HOW THE PARTS FIT TOGETHER

Dutta sees natural synergies, particularly in such fields as sustainability and entrepreneurship. “The School of Hotel Administration is one of the world’s leading schools in hospitality and services, and hospitality and services are exploding throughout the global economy,” he says. “If you look at Dyson, it is unique as a shared school with the College of Agriculture and Life Sciences. So it has enormous strengths in sustainability, international development, as well as food and agricultural economics. These are areas in which most traditional business schools don’t really have much breadth and depth.
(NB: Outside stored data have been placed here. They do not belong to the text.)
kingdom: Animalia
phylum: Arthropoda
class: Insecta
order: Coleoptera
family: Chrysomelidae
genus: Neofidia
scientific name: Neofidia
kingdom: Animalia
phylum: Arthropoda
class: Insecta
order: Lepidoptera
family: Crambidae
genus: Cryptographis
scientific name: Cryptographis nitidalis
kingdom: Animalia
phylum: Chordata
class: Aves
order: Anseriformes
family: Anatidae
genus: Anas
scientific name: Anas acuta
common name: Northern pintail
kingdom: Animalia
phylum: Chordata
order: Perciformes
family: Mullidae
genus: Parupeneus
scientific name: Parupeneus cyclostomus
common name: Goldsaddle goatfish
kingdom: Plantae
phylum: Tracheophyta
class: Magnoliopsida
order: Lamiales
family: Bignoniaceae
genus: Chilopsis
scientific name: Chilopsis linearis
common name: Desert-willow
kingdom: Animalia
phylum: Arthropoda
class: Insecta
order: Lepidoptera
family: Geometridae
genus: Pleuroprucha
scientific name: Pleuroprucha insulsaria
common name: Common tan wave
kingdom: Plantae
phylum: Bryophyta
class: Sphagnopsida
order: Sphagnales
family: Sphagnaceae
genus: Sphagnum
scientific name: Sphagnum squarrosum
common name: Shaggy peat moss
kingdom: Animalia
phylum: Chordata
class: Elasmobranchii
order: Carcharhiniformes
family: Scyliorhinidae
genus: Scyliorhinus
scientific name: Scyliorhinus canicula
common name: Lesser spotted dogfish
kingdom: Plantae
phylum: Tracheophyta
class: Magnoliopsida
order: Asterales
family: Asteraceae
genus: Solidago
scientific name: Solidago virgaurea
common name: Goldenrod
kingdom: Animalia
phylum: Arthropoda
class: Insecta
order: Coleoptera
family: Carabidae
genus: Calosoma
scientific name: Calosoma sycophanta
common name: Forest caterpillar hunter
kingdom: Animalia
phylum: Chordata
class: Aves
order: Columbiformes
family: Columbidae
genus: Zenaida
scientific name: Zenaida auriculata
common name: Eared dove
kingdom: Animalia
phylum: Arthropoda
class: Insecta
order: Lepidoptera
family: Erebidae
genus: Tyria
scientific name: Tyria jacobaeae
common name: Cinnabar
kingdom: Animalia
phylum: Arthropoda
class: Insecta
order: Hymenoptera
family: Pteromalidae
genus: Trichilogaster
Johnson has been a more typical business school with all the rigor and academic discipline that you see in traditional business schools, but in recent years the Johnson School is developing in New York as part of Cornell Tech.”

Dutta envisions more course offerings and programs, more faculty collaboration across disciplines, and deeper relationships among undergrads and graduate students. “I met a student the other day in the School of Hotel Administration who just graduated,” recalls Dutta. “He told me that one of this best experiences in the last year of his program was a mentor relationship he developed with an MBA student in finance. That is an example of the kind of programming we intend to have. There will be more formal mentoring schemes between MBAs and undergraduate students. It is a leadership development opportunity for MBA students to coach and mentor someone else.”

None of this has come easy. Over the past four years, Johnson slipped three places in Poets&Quants‘ MBA rankings to 14th from 11th, largely because MBA applications to the school’s two-year residential MBA program declined. Critics, largely from the School of Hotel Administration, argued that the merger would diminish their school’s identity and stature. Some faculty claimed that they weren’t given early enough notice of the change. “Hotel students and alumni are very passionate about the school and the experience they have enjoyed,” explains Dutta. “The graduating students of the hotel school have among the highest satisfaction ratings at the university. It’s often easier to split than to bring units together. and bringing them together often creates concern about whether the values that made the school special will be retained in the future. We have been explicit in saying that we are not only going to preserve and keep intact what you most cherish, but we are going to enhance the school of hotel administration so it remains dominant in the 21st Century.”